AWS Certified Solutions Architect – Associate (SAA-C03) — Question 904
A weather forecasting company collects temperature readings from various sensors on a continuous basis. An existing data ingestion process collects the readings and aggregates the readings into larger Apache Parquet files. Then the process encrypts the files by using client-side encryption with KMS managed keys (CSE-KMS). Finally, the process writes the files to an Amazon S3 bucket with separate prefixes for each calendar day.
The company wants to run occasional SQL queries on the data to take sample moving averages for a specific calendar day.
Which solution will meet these requirements MOST cost-effectively?
Answer options
- A. Configure Amazon Athena to read the encrypted files. Run SQL queries on the data directly in Amazon S3.
- B. Use Amazon S3 Select to run SQL queries on the data directly in Amazon S3.
- C. Configure Amazon Redshift to read the encrypted files. Use Redshift Spectrum and Redshift query editor v2 to run SQL queries on the data directly in Amazon S3.

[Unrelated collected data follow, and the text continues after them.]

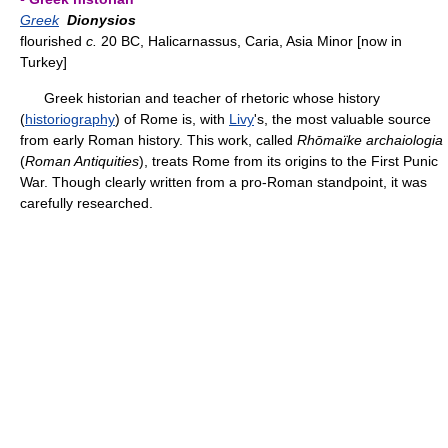
Greek
Dionysios
flourished
c.
20 BC, Halicarnassus, Caria, Asia Minor [now in
Turkey]
Greek historian and teacher of rhetoric whose history
(
historiography
) of Rome is, with
Livy
's, the most valuable source
from early Roman history. This work, called
Rhōmaïke archaiologia
(
Roman Antiquities
), treats Rome from its origins to the First Punic
War. Though clearly written from a pro-Roman standpoint, it was
carefully researched.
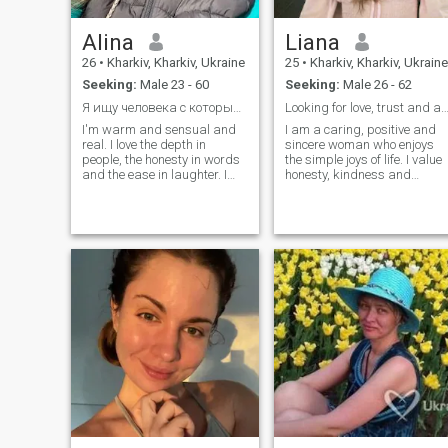
Alina
Liana
26
•
Kharkiv, Kharkiv, Ukraine
25
•
Kharkiv, Kharkiv, Ukraine
Seeking:
Male 23 - 60
Seeking:
Male 26 - 62
Я ищу человека с которым будет тепло и уютно
Looking for love, trust and a happy fu
I'm warm and sensual and
I am a caring, positive and
real. I love the depth in
sincere woman who enjoys
people, the honesty in words
the simple joys of life. I value
and the ease in laughter. I
honesty, kindness and
know how to take care of,
respect in relationships. I like
support and create comfort
spending time with family
not only in the house, but in
and friends, learning new
the shower next to me calmly.
things, traveling and
I'm talking about honesty,
creating a warm
about paying attention to the
atmosphere around me. I
little things, about love
believe that a strong
without games. With me you
relationship is built on trust,
can laugh yourself to tears,
communication and mutual
dream big and feel needed
support. I am here to meet a
genuine man and build a
meaningful relationship that
can grow into something
lasting and beautiful.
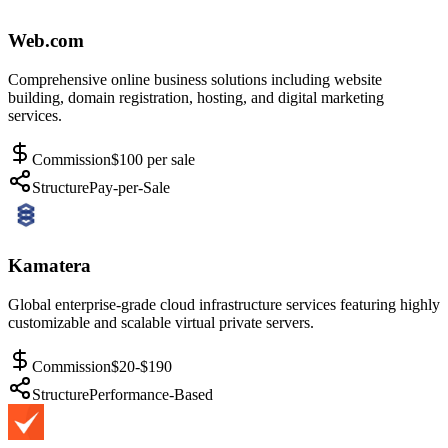
Web.com
Comprehensive online business solutions including website
building, domain registration, hosting, and digital marketing
services.
Commission
$100 per sale
Structure
Pay-per-Sale
Kamatera
Global enterprise-grade cloud infrastructure services featuring highly
customizable and scalable virtual private servers.
Commission
$20-$190
Structure
Performance-Based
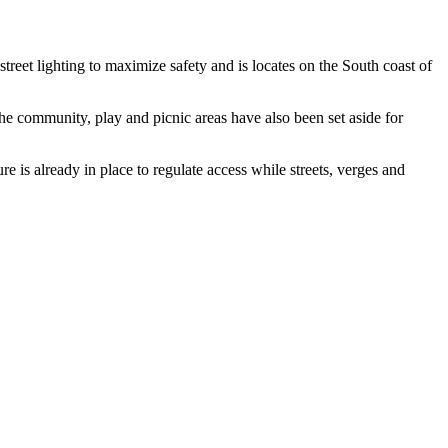
reet lighting to maximize safety and is locates on the South coast of
the community, play and picnic areas have also been set aside for
re is already in place to regulate access while streets, verges and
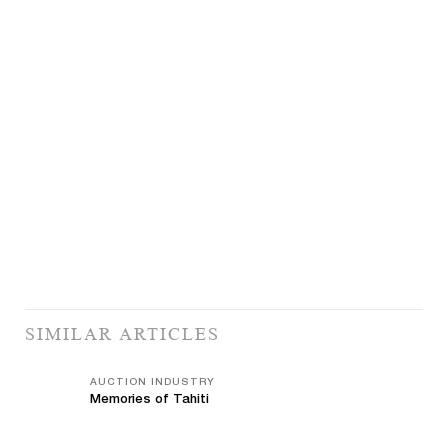
SIMILAR ARTICLES
AUCTION INDUSTRY
Memories of Tahiti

- D. Configure Amazon EMR Serverless to read the encrypted files. Use Apache SparkSQL to run SQL queries on the data directly in Amazon S3.
Correct answer: A
Explanation
Amazon Athena is a serverless, pay-per-query interactive query service that natively supports reading Parquet files encrypted with CSE-KMS directly from Amazon S3, making it the most cost-effective option for occasional queries. Amazon S3 Select does not support CSE-KMS encrypted files, which rules out Option B. Amazon Redshift Spectrum and Amazon EMR Serverless are more complex and require provisioning compute infrastructure, which is not cost-effective for infrequent, occasional queries.